Ya hacía tiempo que la indignación recorría todos los estamentos del ejército egipcio a causa de su exigua paga y de ser utilizado como humillado chivo expiatorio; ya hacía tiempo que los egipcios iban almacenando una cólera feroz hacia la clase dominante y el creciente influjo de ingleses y franceses. El ejército, y con ellos el pueblo, se había rebelado a las órdenes del teniente coronel Ahmed Arabi con objeto de expulsar a los extranjeros y dejar de nuevo el país en manos egipcias. Desfilaban y protestaban, gritaban, vociferaban y amenazaban. «¡Egipto para los egipcios! ¡Apaleemos al perro inglés! ¡Acabemos con los cristianos! ¡Matadlos! ¡Matadlos!».
La tormenta se desató cuando Alejandría se atrincheró tras barricadas y fortificaciones reforzadas, cuando los europeos de la ciudad recogieron sus bártulos y huyeron. Bastaba una chispa para encender el barril de pólvora, y esa chispa revoloteó en el cielo cuando las naves de guerra inglesas y francesas penetraron amenazadoras en el puerto. Alejandría experimentó un estallido de violencia y docenas de europeos e incontables egipcios perdieron la vida. Una lluvia de obuses y balas cayó sobre la ciudad, que ardió en llamas. Y así, se desató un caos que de inmediato alcanzó a El Cairo.

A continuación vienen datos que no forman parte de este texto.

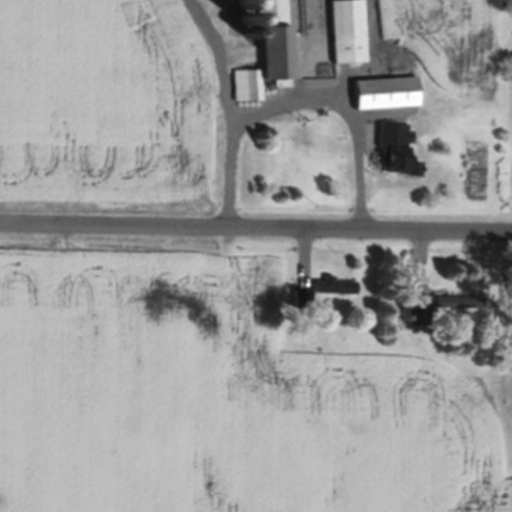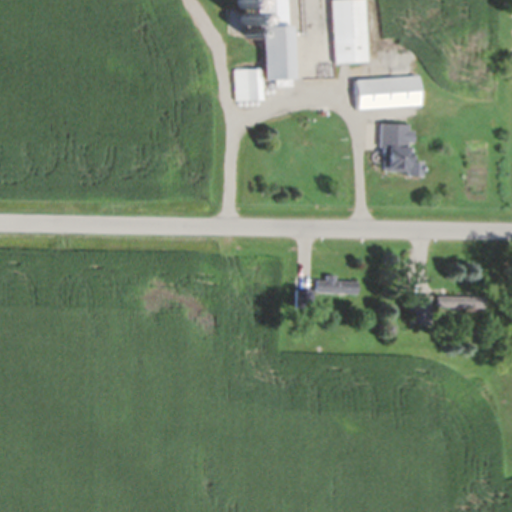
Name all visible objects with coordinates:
building: (347, 30)
building: (349, 31)
building: (272, 35)
building: (274, 41)
building: (247, 83)
building: (247, 85)
building: (385, 89)
building: (387, 93)
road: (347, 105)
road: (229, 108)
building: (396, 147)
building: (397, 150)
road: (255, 226)
building: (335, 284)
building: (336, 286)
building: (303, 297)
building: (459, 300)
building: (460, 302)
building: (420, 308)
building: (420, 311)
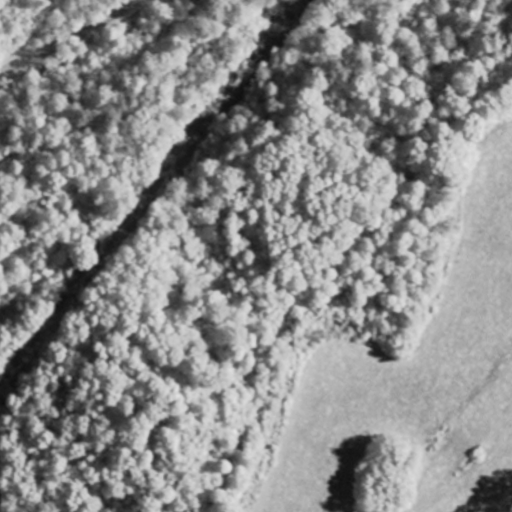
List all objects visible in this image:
road: (65, 37)
road: (0, 509)
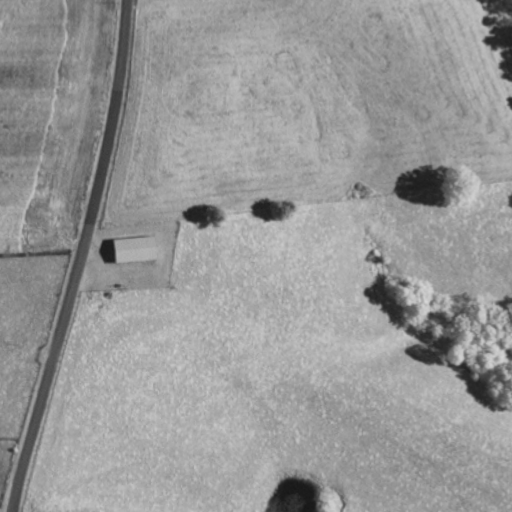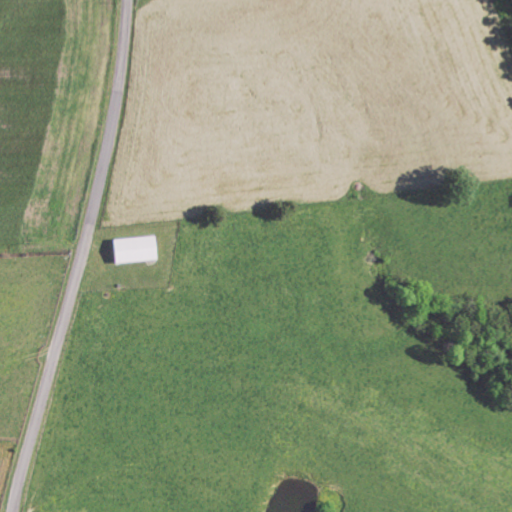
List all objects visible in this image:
building: (132, 249)
road: (82, 258)
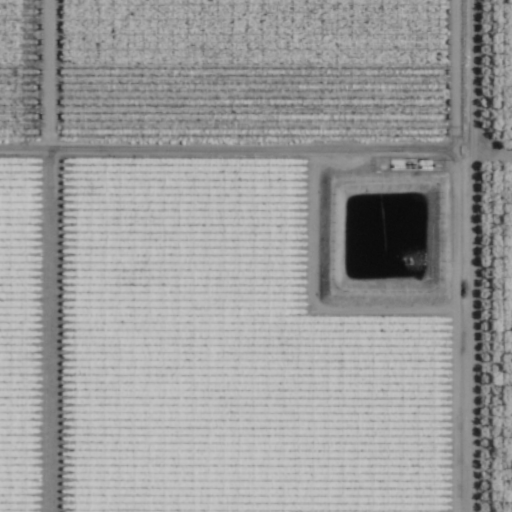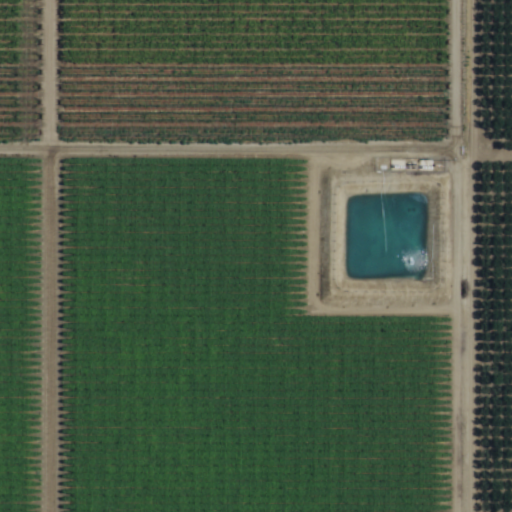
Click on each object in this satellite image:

Ese verano de 1882, el ejército británico entró en Egipto. La infantería, la artillería y la caballería. Los escoceses Coldstream Guards y el regimiento Berkshire, los Fusileros Reales y el batallón Black Watch, los regimientos de Highlanders y muchos más. Incluso se enviaron regimientos desde la India, Bengala, el Punjab y Beluchistán. Veinticinco mil hombres que emergieron de las entrañas de los barcos, formaron filas y se desplegaron por la ciudad como colonias de escarabajos rojos, verdes, grises y pardos. «Un dos, un dos, un dos —resonaban las botas al mismo compás—, derecha izquierda, derecha izquierda». Se descargaron relinchantes caballos asustadizos, cajas de armas y municiones; zapadores e ingenieros, sanitarios y médicos que supervisaban el transporte de su equipo. Todo un ejército preparado para la guerra y decidido a someter a los egipcios y restablecer el orden en el país según sus propias condiciones y para siempre.
Y en medio de todas aquellas tropas y oficiales, también Jeremy y Simon, Stephen, Leonard y Royston desembarcaron en el puerto de Alejandría. Vestidos con el uniforme caqui del Royal Sussex, jóvenes, curiosos y con una buena instrucción, con la mente y el cuerpo alertas, dieron sus primeros pasos sobre el suelo extranjero para enfrentarse a lo que el destino les deparaba.